### [TASKS TO PERFORM]
1. In the recurrent neural network notebook, what do the comments in transformData say about the seqLength argument? Include what happens when a text is shorter than that length.
2. In the recurrent neural network notebook, list every keyword argument passed to TextVectorization, with the value each one is given.
3. Extend the recurrent neural network notebook past its last line.

### [SOURCE EXTRACT]

——————————

# Practice 2.2 (Recurrent Neural Networks)

Authors:

1. Ovidio Manteiga Moar
1. Carlos Villar Martínez

In [1]:
import os
import numpy as np
import tensorflow as tf
from tensorflow import keras
from tensorflow.keras import layers
#import matplotlib.pyplot as plt

In [5]:
#reads a file. Each line has the format: label text
#Returns a list with the text and a list with the labels
def readData(fname):

    with open(fname, 'r', encoding="utf-8") as f:
        fileData = f.read()
  
    lines = fileData.split("\n")
    textData = list()
    textLabel = list()
    lineLength = np.zeros(len(lines))
    
    for i, aLine in enumerate(lines):     
        if not aLine:
            break  
        label = aLine.split(" ")[0]
        lineLength[i] = len(aLine.split(" "))
        if(label == "__label__1"):
            textLabel.append(0)
            textData.append(aLine.lstrip("__label__1 "))

        elif(label == "__label__2"):
            textLabel.append(1)
            textData.append(aLine.lstrip("__label__2 "))

        else:
            print("\nError in readData: ", i, aLine)
            exit()
    
    f.close()
    return textData, textLabel, int(np.average(lineLength)+2*np.std(lineLength))

In [3]:
def transformData(x_train, y_train, x_test, y_test, maxFeatures, seqLength):
    #transforms text input to int input based on the vocabulary
    #max_tokens = maxFeatures is the size of the vocabulary
    #output_sequence_length =  seqLength is the maximum length of the transformed text. Adds 0 is text length is shorter
    precLayer = layers.experimental.preprocessing.TextVectorization(max_tokens = maxFeatures, 
    standardize =  'lower_and_strip_punctuation', split = 'whitespace', output_mode = 'int', 
    output_sequence_length =  seqLength)
    precLayer.adapt(x_train)
    #print(precLayer.get_vocabulary())
    x_train_int = precLayer(x_train)
    y_train = tf.convert_to_tensor(y_train)
    #print(x_train_int)
    #print(y_train)
    x_test_int= precLayer(x_test)
    y_test = tf.convert_to_tensor(y_test)
    #print(x_test_int)
    #print(y_test)

    return x_train_int, y_train, x_test_int, y_test

In [100]:
x_train, y_train, seqLength = readData("./amazon/train_small.txt")
x_test, y_test, tmp = readData("./amazon/test_small.txt")

——————————

Saved data entries
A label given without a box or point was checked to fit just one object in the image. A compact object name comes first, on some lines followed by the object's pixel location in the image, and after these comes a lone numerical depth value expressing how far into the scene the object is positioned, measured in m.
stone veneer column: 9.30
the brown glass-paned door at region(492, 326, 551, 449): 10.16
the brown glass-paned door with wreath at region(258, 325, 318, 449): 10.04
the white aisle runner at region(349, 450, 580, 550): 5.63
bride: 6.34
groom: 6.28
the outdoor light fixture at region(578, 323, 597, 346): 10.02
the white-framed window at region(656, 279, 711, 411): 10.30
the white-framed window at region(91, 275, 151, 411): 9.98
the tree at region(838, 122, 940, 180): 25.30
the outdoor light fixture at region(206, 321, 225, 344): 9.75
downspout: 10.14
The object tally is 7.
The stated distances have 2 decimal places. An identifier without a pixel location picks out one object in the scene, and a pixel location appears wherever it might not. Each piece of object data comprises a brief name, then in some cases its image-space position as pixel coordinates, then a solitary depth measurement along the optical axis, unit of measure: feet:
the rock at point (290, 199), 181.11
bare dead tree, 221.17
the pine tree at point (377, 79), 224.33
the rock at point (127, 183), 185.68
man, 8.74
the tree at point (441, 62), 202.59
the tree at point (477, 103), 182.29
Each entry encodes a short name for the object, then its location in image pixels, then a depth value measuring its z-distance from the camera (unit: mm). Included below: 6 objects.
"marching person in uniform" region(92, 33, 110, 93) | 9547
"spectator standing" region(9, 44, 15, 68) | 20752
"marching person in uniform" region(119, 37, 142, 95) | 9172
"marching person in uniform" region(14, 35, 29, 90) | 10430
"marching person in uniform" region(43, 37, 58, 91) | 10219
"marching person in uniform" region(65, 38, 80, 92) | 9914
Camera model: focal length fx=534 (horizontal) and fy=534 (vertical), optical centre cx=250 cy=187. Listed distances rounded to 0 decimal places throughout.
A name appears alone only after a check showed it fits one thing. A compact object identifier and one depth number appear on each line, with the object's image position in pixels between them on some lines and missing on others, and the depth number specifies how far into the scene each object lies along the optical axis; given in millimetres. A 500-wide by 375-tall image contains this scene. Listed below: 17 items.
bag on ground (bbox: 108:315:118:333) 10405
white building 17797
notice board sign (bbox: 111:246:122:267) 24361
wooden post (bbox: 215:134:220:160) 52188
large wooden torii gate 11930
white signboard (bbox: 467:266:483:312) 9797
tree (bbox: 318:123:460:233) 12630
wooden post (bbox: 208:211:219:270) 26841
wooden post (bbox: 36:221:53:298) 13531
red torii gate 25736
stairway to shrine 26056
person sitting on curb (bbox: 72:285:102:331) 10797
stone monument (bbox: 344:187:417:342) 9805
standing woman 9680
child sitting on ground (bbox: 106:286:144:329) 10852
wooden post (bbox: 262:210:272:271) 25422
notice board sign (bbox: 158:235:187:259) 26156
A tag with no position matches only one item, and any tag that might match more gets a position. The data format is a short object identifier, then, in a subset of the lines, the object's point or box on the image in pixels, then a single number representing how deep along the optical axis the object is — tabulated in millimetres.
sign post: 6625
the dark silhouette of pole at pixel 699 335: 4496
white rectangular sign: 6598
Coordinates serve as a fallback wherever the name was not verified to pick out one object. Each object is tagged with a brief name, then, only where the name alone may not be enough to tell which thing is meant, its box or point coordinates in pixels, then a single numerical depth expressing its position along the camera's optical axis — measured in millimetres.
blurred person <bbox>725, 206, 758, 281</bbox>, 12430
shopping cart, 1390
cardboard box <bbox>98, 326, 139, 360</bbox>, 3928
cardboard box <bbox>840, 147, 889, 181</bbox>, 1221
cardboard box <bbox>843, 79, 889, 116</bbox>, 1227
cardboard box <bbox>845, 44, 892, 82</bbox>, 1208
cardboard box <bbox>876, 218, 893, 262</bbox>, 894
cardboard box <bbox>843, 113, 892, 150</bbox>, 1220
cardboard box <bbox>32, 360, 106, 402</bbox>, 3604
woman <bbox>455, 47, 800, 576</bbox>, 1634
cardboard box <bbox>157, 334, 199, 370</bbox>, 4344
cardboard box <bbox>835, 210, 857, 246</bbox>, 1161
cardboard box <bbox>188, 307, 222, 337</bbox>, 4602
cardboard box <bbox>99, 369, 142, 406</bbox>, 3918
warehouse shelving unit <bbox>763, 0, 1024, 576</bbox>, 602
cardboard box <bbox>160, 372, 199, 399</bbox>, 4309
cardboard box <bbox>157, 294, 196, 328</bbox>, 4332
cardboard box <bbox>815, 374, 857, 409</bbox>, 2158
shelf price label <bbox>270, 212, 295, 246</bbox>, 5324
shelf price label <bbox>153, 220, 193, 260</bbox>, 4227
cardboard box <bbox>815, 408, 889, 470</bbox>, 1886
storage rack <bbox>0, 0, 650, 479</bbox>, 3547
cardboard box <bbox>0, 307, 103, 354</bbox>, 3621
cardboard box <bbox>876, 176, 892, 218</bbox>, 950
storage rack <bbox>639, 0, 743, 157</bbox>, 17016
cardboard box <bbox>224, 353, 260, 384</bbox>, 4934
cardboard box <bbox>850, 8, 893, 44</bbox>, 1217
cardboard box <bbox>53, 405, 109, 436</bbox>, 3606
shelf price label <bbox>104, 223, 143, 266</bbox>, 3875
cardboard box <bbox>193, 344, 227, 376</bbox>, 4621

——————————

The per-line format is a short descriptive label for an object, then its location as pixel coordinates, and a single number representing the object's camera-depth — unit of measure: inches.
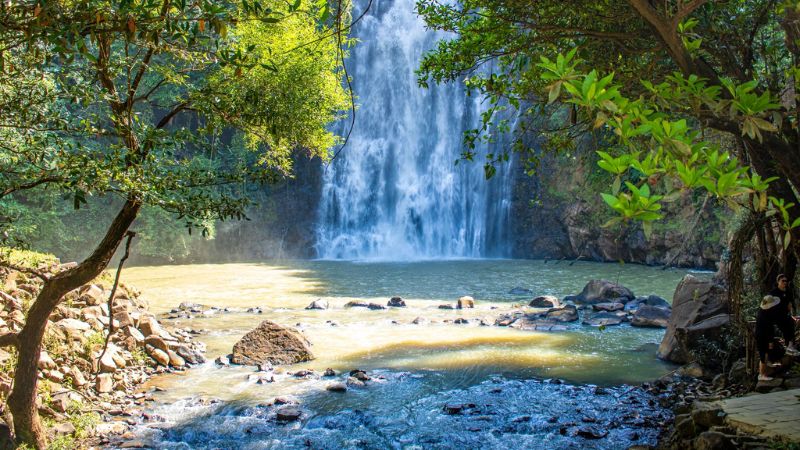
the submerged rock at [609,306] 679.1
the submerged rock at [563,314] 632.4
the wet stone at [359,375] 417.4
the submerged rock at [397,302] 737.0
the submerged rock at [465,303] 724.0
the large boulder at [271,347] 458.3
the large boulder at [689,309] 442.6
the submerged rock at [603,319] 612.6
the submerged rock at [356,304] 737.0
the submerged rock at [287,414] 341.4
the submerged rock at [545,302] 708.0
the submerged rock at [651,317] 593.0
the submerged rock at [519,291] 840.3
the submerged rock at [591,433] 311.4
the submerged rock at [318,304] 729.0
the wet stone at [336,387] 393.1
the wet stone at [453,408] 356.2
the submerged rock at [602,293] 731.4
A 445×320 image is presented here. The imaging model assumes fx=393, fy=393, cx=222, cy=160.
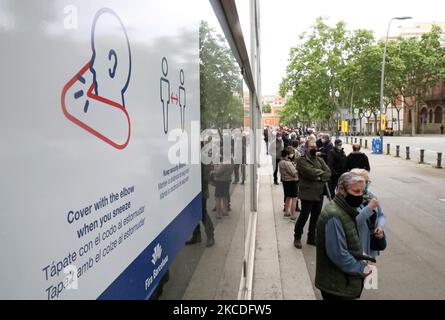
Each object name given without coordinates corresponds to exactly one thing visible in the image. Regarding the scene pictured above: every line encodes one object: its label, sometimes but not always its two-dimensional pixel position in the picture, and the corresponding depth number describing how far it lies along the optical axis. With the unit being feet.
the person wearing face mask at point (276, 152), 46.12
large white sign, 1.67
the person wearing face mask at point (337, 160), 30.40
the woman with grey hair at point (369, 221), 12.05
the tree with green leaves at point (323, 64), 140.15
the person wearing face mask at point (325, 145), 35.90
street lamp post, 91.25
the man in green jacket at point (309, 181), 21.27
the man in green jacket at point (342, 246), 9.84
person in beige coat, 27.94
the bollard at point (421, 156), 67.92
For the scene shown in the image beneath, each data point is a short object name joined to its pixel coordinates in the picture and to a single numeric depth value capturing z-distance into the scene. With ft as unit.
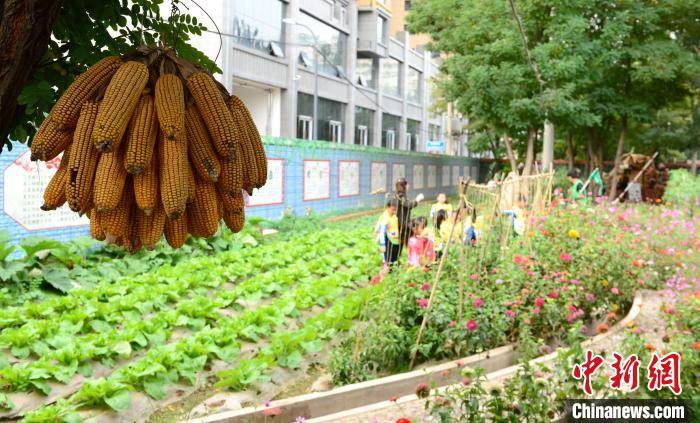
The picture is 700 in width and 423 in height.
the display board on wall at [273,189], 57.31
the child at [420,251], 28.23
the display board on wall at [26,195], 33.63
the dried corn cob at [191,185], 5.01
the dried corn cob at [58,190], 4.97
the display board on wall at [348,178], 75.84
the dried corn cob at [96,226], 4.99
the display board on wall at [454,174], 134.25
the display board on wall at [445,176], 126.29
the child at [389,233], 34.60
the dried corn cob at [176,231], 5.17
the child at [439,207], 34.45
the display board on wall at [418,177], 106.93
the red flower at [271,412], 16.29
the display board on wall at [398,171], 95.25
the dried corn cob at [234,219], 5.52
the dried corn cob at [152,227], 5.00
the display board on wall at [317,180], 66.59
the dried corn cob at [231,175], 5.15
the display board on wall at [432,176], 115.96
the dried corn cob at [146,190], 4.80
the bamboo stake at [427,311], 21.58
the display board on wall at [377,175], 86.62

——————————

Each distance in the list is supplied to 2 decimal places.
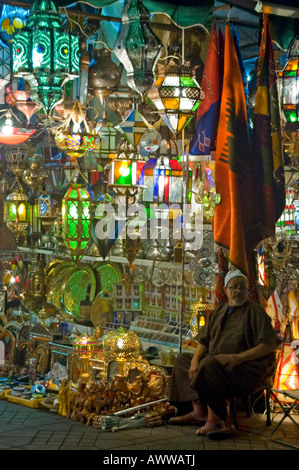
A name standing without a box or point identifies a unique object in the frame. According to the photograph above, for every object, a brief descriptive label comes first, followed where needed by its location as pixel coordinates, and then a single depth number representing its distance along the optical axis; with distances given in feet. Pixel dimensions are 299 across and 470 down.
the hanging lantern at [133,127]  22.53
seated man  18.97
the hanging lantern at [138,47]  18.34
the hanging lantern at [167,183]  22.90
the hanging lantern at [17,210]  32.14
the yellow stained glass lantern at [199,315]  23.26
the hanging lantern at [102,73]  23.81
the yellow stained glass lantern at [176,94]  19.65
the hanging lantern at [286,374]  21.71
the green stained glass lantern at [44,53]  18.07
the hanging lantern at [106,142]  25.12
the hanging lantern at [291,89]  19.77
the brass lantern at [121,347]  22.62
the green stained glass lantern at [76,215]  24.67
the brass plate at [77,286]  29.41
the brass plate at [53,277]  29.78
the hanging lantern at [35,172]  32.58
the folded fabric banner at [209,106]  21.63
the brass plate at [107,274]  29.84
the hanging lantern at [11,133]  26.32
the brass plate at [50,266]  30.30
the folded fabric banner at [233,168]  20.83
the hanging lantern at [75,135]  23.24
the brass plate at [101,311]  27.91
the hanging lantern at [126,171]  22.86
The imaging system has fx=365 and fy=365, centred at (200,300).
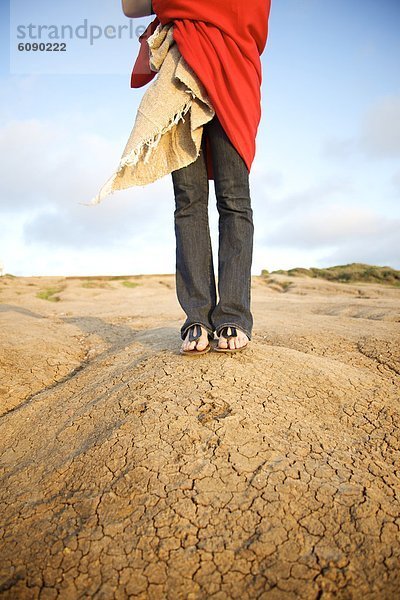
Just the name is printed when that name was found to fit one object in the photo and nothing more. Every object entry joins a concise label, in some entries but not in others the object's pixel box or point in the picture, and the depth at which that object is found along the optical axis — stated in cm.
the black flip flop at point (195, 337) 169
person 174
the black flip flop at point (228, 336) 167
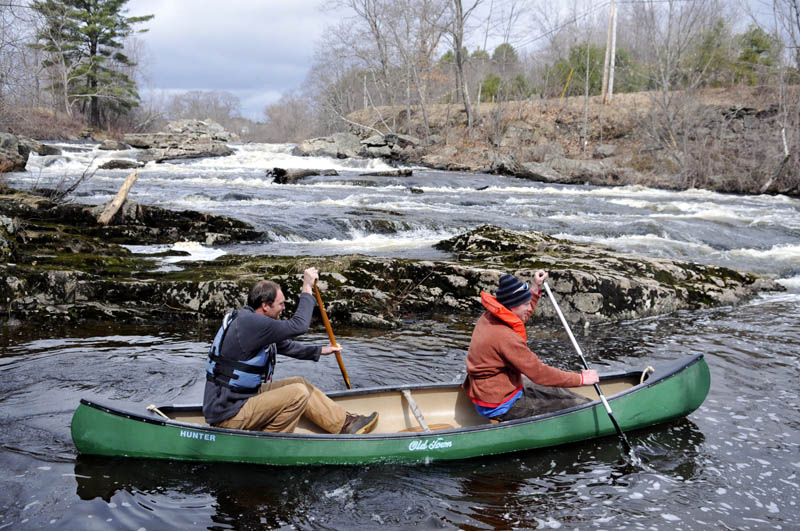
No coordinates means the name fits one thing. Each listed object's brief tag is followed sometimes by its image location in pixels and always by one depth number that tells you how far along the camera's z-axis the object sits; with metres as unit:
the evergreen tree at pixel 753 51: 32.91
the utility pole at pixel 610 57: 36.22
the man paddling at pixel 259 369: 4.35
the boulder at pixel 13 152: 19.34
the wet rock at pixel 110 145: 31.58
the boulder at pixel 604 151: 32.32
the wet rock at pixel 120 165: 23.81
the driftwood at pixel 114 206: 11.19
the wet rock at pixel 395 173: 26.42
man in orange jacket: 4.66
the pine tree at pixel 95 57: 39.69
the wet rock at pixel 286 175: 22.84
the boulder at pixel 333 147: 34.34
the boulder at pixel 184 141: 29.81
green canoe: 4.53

——————————

### [ANSWERS FOR EACH ITEM]
1. seqLength is passed as output_sequence_length and sets the maximum length of the transformed text. When a text is shorter, 0 is added to fill it out.

2.
- max_tokens = maxFeatures
- standardize = 'lower_and_strip_punctuation'
- split = 'whitespace'
- output_mode = 'int'
- output_sequence_length = seqLength

3.
#Hyperparameters
maxFeatures = 1000
embedding_dim = 64

x_train_int, y_train, x_test_int, y_test = transformData(x_train, y_train, x_test, y_test, maxFeatures, seqLength)


In [115]:
input_shape = (seqLength)
inputs = keras.Input(shape=input_shape)
x = layers.Embedding(input_dim=maxFeatures, output_dim=embedding_dim,
    input_length=seqLength, mask_zero=True)(inputs)
x = layers.GRU(128, activation='tanh', return_sequences=True)(x)
x = layers.Flatten()(x)
x = layers.Dense(64, activation='relu')(x)
outputs = layers.Dense(1, activation='sigmoid')(x)
model = keras.Model(inputs, outputs)
model.summary()

Model: "model_18"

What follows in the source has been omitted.